FTI: Q2 Revs= $1.67B vs. Q1 Revs = $1.63B. Adjusted EBITDA Q2 /Q1 = 144.3 / 165.2 (-12.7%). Orders Q2/Q1 = $1.60B / $1.72B (-9.4%) – Subsea – $1.3B (50% of which = Integrated Projects (more profitable less competition). International awards continue to be a majority of surface activity with strength coming primarily from the Middle East (trees = 10x value of surface trees delivered to NAM). 60-70% of Surface business remains International, but company also saw an increase in orders from The Americas. Company remains optimistic on both sectors, but unsure of timing on 2H / 1H 2022 potential subsea awards. While FCF actually was negative for the quarter the company maintained their guidance for FCF in 2021 of $120-220M. Guidance: Subsea slight increase to revenue $5.2-5.5B (up from $5.0 – $5.4B) with EBITDA margins of 10-12%, Surface EBITDA margin expectations increased to 10-12% from 8-11%. No change to capex guide of $250M but comments suggest could be a bit lower
SLB: Adjusted EBITDA = $1.2B driven by 8% top line growth and 35% incrementals. Margins up 100bps to 21.3%. NAM grew 11% with US land up 19% q/q and int’l growth of 7%. FCF of $869M (including a $477M tax refund) improved from Q1 of $159M. SLB continues to expect double-digit international growth in the second half YoY while North America drilling upside could be driven by private E&Ps.
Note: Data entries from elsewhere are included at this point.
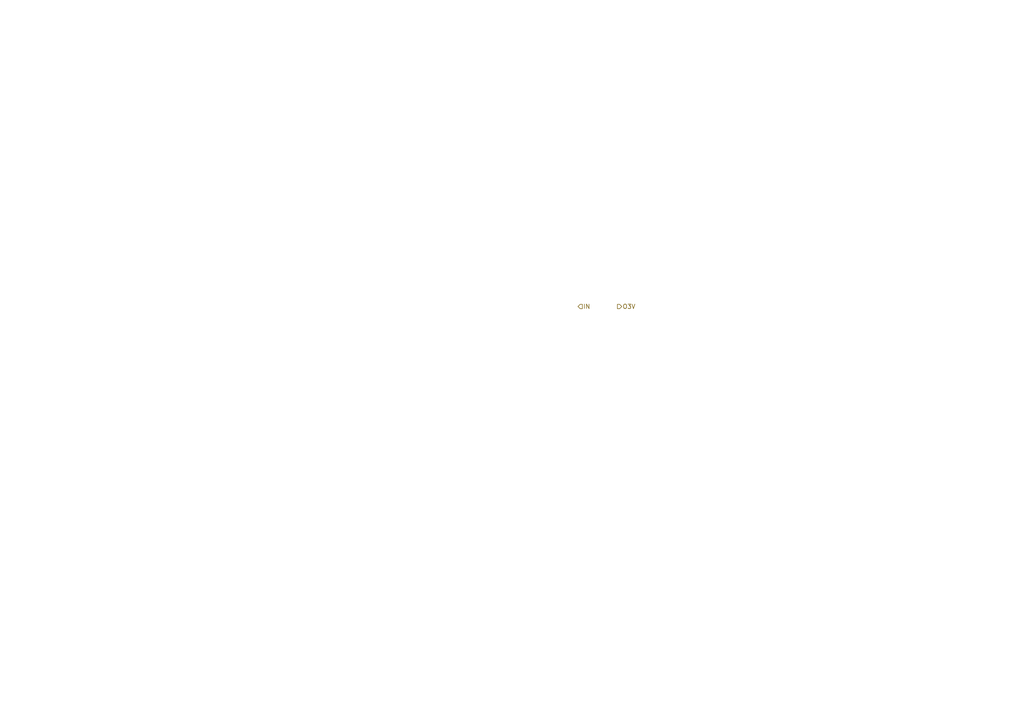
<source format=kicad_sch>
(kicad_sch
	(version 20250114)
	(generator "eeschema")
	(generator_version "9.0")
	(uuid "cbe956df-f96b-4ca1-90be-02382f69b613")
	(paper "A4")
	(lib_symbols)
	(hierarchical_label "O3V"
		(shape output)
		(at 179.07 88.9 0)
		(effects
			(font
				(size 1.27 1.27)
			)
			(justify left)
		)
		(uuid "47887283-8556-416e-86b7-cd49febd4a73")
	)
	(hierarchical_label "IN"
		(shape input)
		(at 167.64 88.9 0)
		(effects
			(font
				(size 1.27 1.27)
			)
			(justify left)
		)
		(uuid "8c9a4544-d6e5-467c-abf9-3c8856788f45")
	)
)

</source>
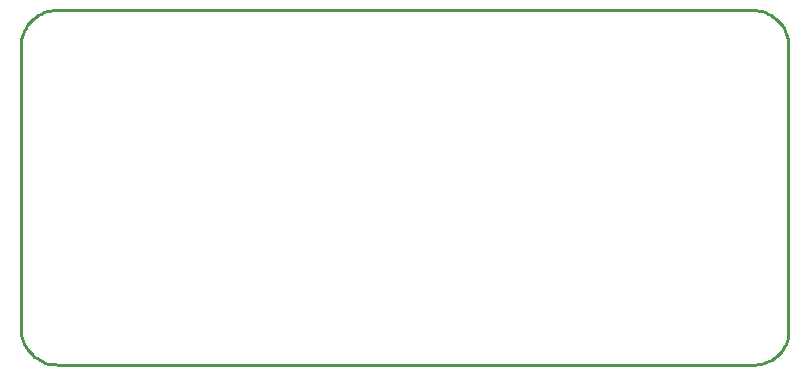
<source format=gbr>
G04 EAGLE Gerber RS-274X export*
G75*
%MOMM*%
%FSLAX34Y34*%
%LPD*%
%IN*%
%IPPOS*%
%AMOC8*
5,1,8,0,0,1.08239X$1,22.5*%
G01*
%ADD10C,0.254000*%


D10*
X0Y30078D02*
X172Y27410D01*
X576Y24768D01*
X1208Y22171D01*
X2065Y19639D01*
X3139Y17191D01*
X4422Y14846D01*
X5905Y12621D01*
X7575Y10535D01*
X9422Y8602D01*
X11430Y6837D01*
X13584Y5254D01*
X15867Y3865D01*
X18264Y2680D01*
X20754Y1708D01*
X23319Y958D01*
X25941Y433D01*
X28598Y139D01*
X31270Y78D01*
X621270Y78D01*
X623827Y245D01*
X626360Y634D01*
X628849Y1243D01*
X631275Y2066D01*
X633621Y3098D01*
X635867Y4330D01*
X637998Y5753D01*
X639997Y7356D01*
X641848Y9128D01*
X643538Y11054D01*
X645054Y13120D01*
X646383Y15310D01*
X647517Y17608D01*
X648446Y19996D01*
X649164Y22456D01*
X649664Y24969D01*
X649944Y27516D01*
X650000Y30078D01*
X650000Y270078D01*
X649886Y272693D01*
X649544Y275287D01*
X648978Y277843D01*
X648191Y280339D01*
X647189Y282757D01*
X645981Y285078D01*
X644575Y287285D01*
X642981Y289362D01*
X641213Y291291D01*
X639284Y293059D01*
X637207Y294653D01*
X635000Y296059D01*
X632679Y297267D01*
X630261Y298269D01*
X627765Y299056D01*
X625209Y299622D01*
X622615Y299964D01*
X620000Y300078D01*
X30000Y300078D01*
X27385Y299964D01*
X24791Y299622D01*
X22235Y299056D01*
X19739Y298269D01*
X17321Y297267D01*
X15000Y296059D01*
X12793Y294653D01*
X10716Y293059D01*
X8787Y291291D01*
X7019Y289362D01*
X5425Y287285D01*
X4019Y285078D01*
X2811Y282757D01*
X1809Y280339D01*
X1022Y277843D01*
X456Y275287D01*
X114Y272693D01*
X0Y270078D01*
X0Y30078D01*
M02*

</source>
Digital & Integration revs: $817M (+6% q/q) with margins up from 32% to 34%. Reservoir Performance revs: $1.1B (+12% q/q) with margin expanding from 10% to 14% (47% q/q incremental). Well Construction revs: $2.1B (+9% q/q) with margin up from 11% to 13% (36% q/q incremental). Production Systems revs: $1.7B (+6% q/q) with margin up from 9% to 10% (36% q/q incremental). SLB continued to delever its balance sheet, net debt declined to $13.0B due to the solid FCF generation and SLB repurchasing $665M of senior notes, resulting in a net debt/annualized EBITDA of below ~3x.